───── GIVEN ENTRIES
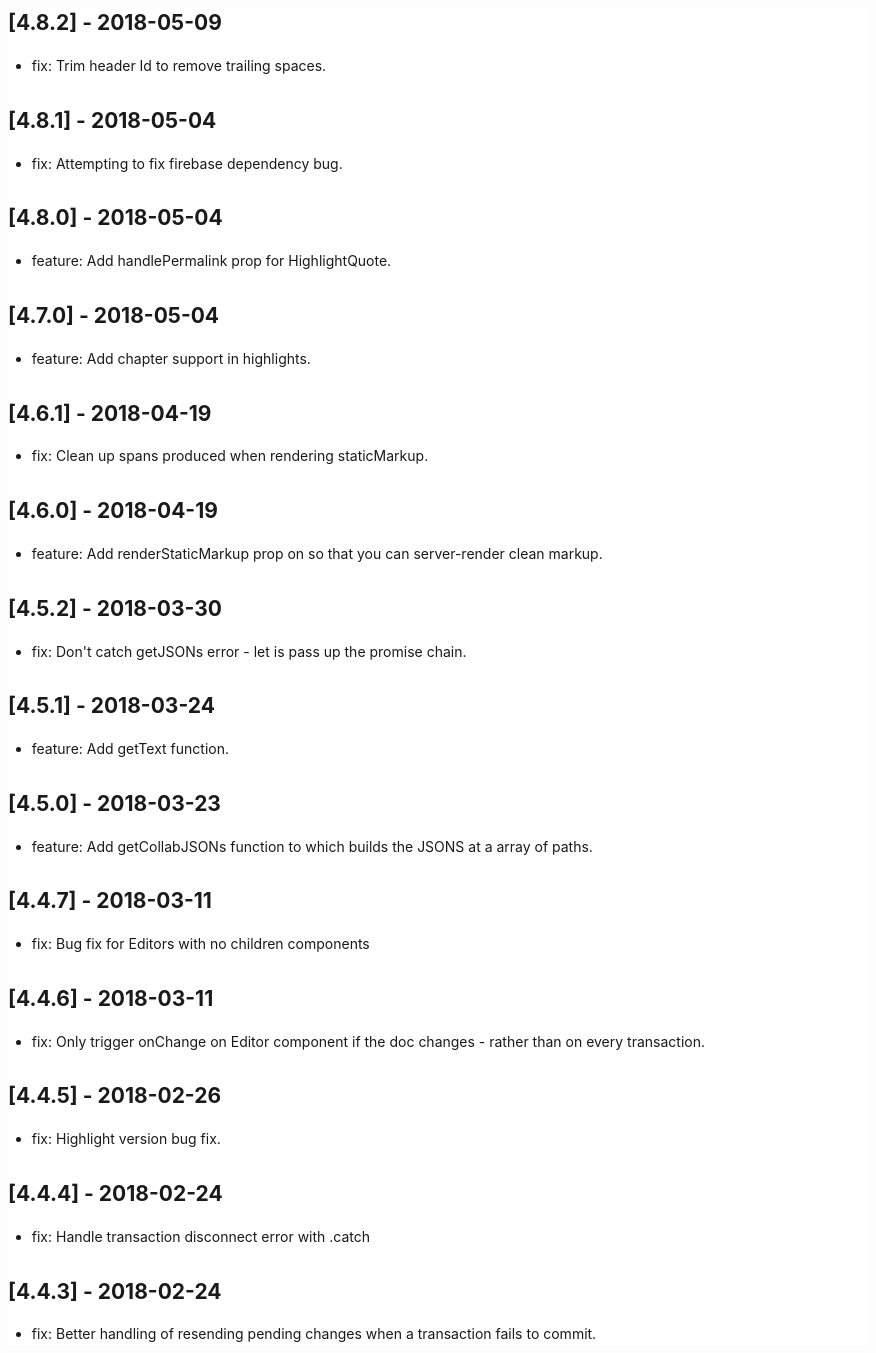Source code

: ## [4.8.2] - 2018-05-09
- fix: Trim header Id to remove trailing spaces.

## [4.8.1] - 2018-05-04
- fix: Attempting to fix firebase dependency bug.

## [4.8.0] - 2018-05-04
- feature: Add handlePermalink prop for HighlightQuote.

## [4.7.0] - 2018-05-04
- feature: Add chapter support in highlights.

## [4.6.1] - 2018-04-19
- fix: Clean up spans produced when rendering staticMarkup.

## [4.6.0] - 2018-04-19
- feature: Add renderStaticMarkup prop on <Editor /> so that you can server-render clean markup.

## [4.5.2] - 2018-03-30
- fix: Don't catch getJSONs error - let is pass up the promise chain.

## [4.5.1] - 2018-03-24
- feature: Add getText function.

## [4.5.0] - 2018-03-23
- feature: Add getCollabJSONs function to <Editor /> which builds the JSONS at a array of paths.

## [4.4.7] - 2018-03-11
- fix: Bug fix for Editors with no children components

## [4.4.6] - 2018-03-11
- fix: Only trigger onChange on Editor component if the doc changes - rather than on every transaction.

## [4.4.5] - 2018-02-26
- fix: Highlight version bug fix.

## [4.4.4] - 2018-02-24
- fix: Handle transaction disconnect error with .catch

## [4.4.3] - 2018-02-24
- fix: Better handling of resending pending changes when a transaction fails to commit.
──────────
TASK DESCRIPTION » Using the records above, copy word for word the line with "## [4.7.0] - 2018-05-04", the line with "## [4.5.0] - 2018-03-23", and every line between them.

PROBLEM SOLUTION »
## [4.7.0] - 2018-05-04
- feature: Add chapter support in highlights.

## [4.6.1] - 2018-04-19
- fix: Clean up spans produced when rendering staticMarkup.

## [4.6.0] - 2018-04-19
- feature: Add renderStaticMarkup prop on <Editor /> so that you can server-render clean markup.

## [4.5.2] - 2018-03-30
- fix: Don't catch getJSONs error - let is pass up the promise chain.

## [4.5.1] - 2018-03-24
- feature: Add getText function.

## [4.5.0] - 2018-03-23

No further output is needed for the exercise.